Official state gospel song proposed

Tulsa World By BARBARA HOBEROCK World Capitol Bureau

OKLAHOMA CITY - A Tulsa lawmaker wants to make "Swing Low, Sweet Chariot" the state's official gospel song.

Sen. Judy Eason McIntyre, D-Tulsa, said some board members of the Oklahoma Jazz Hall of Fame made the suggestion. "I decided that is a good idea," McIntyre said. Senate Bill 73 says "Swing Low, Sweet Chariot" was written and composed by Wallis Willis, a Choctaw freedman living in Indian Territory before 1862.

 

"I have heard that song all of my life and never knew it was written by someone in Oklahoma," McIntyre said. She realizes the measure could generate controversy and that the Legislature has important issues to address. "I am not married to this," McIntyre said. "I want this to happen but do not want this to be a center of controversy."

 

In the past, lawmakers have sparred over the state rock song and state vegetable.

 

In 2009, Oklahoma City band Flaming Lips' "Do You Realize? ? " was selected the state rock song in an online contest. After the House killed the measure making the designation official because of a shirt that one of the band members wore to the Capitol, Gov. Brad Henry stepped in to sign an executive order.

 

In 2007, the watermelon was declared the state vegetable, even though some argued that it is really a fruit.

 

Sen.
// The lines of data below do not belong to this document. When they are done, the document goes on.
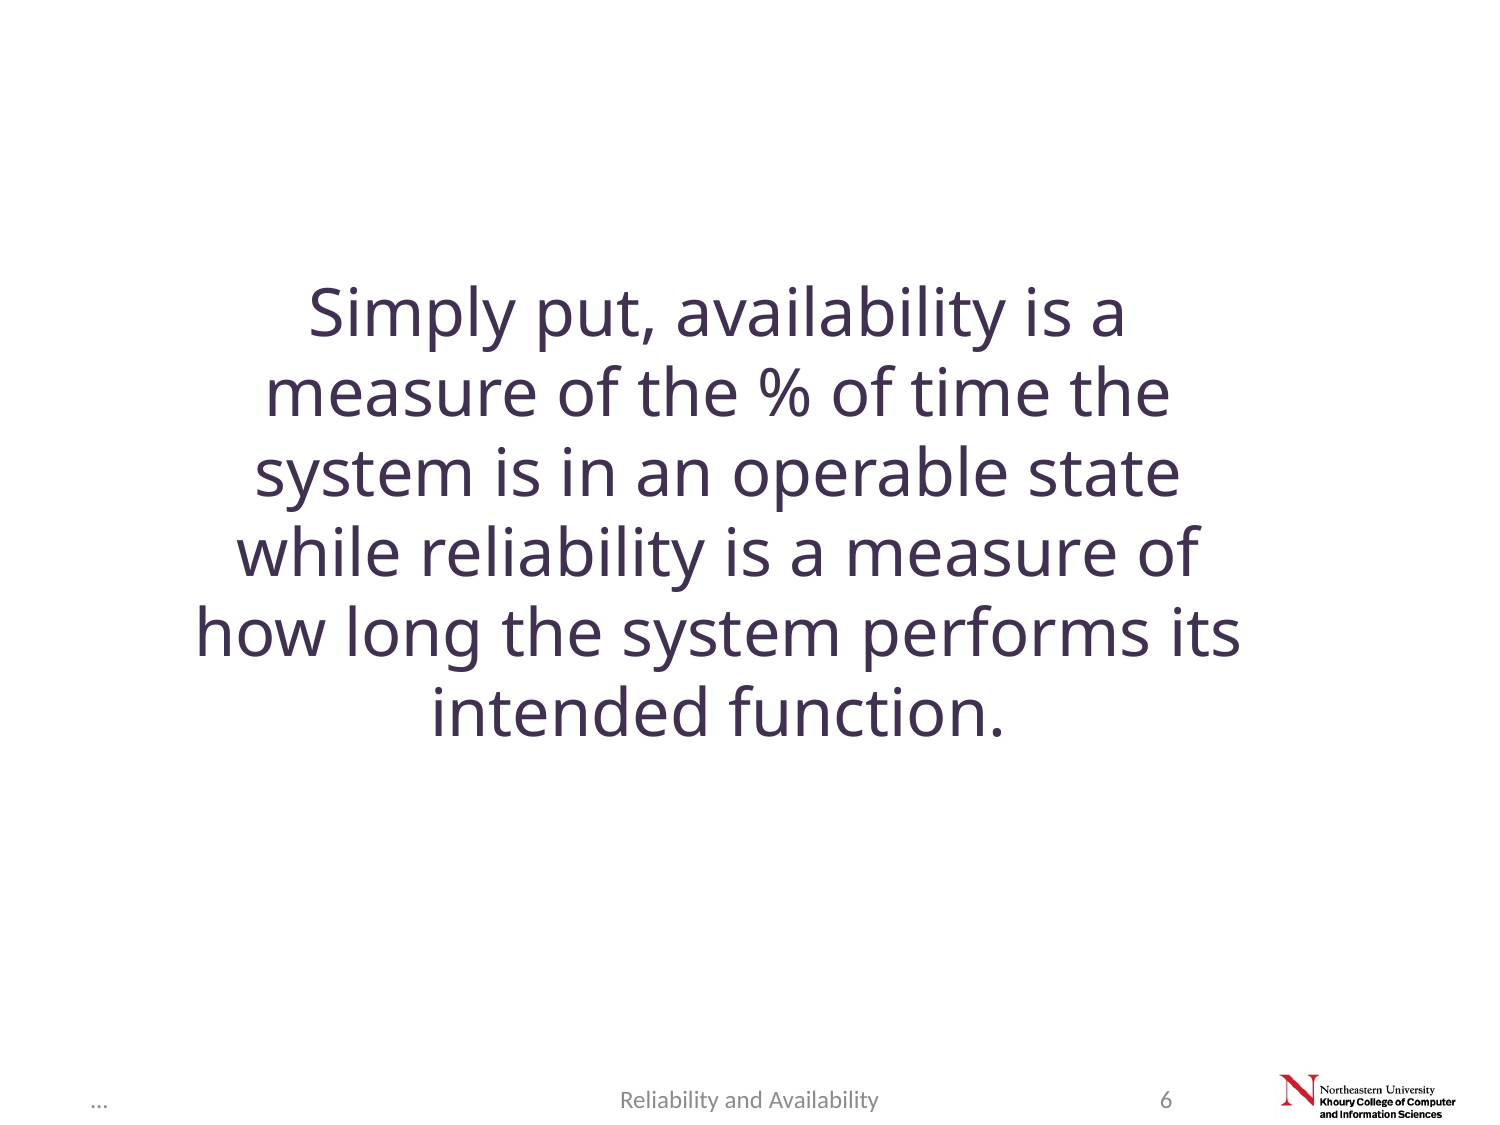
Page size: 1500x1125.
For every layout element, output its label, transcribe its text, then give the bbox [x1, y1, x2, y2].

picture [1275, 1071, 1458, 1122]
slide_number ... [75, 1074, 425, 1122]
slide_number 6 [1074, 1074, 1188, 1122]
text_box Simply put, availability is a measure of the % of time the system is in an operable state while reliability is a measure of how long the system performs its intended function. [174, 262, 1263, 757]
footer Reliability and Availability [512, 1074, 988, 1122]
Richard Lerblance, D-Hartshorne, said that he enjoys singing and listening to "Swing Low, Sweet Chariot" but has some reservations about declaring it the state gospel song.

 

"Where

are we going to stop with naming everything someone can think of the official state whatever?" he said. "I respect Sen. McIntyre. She is a dear friend of mine. I think we have a whole lot more things on the agenda other than what our gospel song will be of the state."

 

Senate President Pro Tem-elect Brian Bingman, R-Sapulpa, said any lawmaker can file any legislation they want. "We certainly will look at it," Bingman said. But crafting a state budget will be a priority, he said. "I hope we are not required to sing it as a body on the floor," Bingman said. "We might do an injustice to that song."

 

The official list If McIntyre's measure to declare a state gospel song passes, it will join a growing list of "official" state emblems:

 

Flower: Oklahoma rose.

 

Tree: Redbud.

 

Floral emblem: Mistletoe (state's oldest emblem, adopted in 1893).

 

Rock: Rose rock.

 

Bird: Scissor-tailed flycatcher.

 

Insect: Honeybee.

 

Fish: White or sand bass.

 

Animal (mammal): American buffalo.

 

Amphibian: Bullfrog.

 

Reptile: Collared lizard or mountain boomer.

 

Beverage: Milk.

 

Vegetable: Watermelon.

 

Fruit: Strawberry.

 

Musical instrument: Fiddle.

 

Song/anthem: "Oklahoma!"

 

Folk song: "Oklahoma Hills" by Woody and Jack Guthrie.

 

Rock song: "Do You Realize? ? " by the Flaming Lips.

 

Waltz: "Oklahoma Wind."

 

Country and western song: "Faded Love" by John Wills and Bob Wills.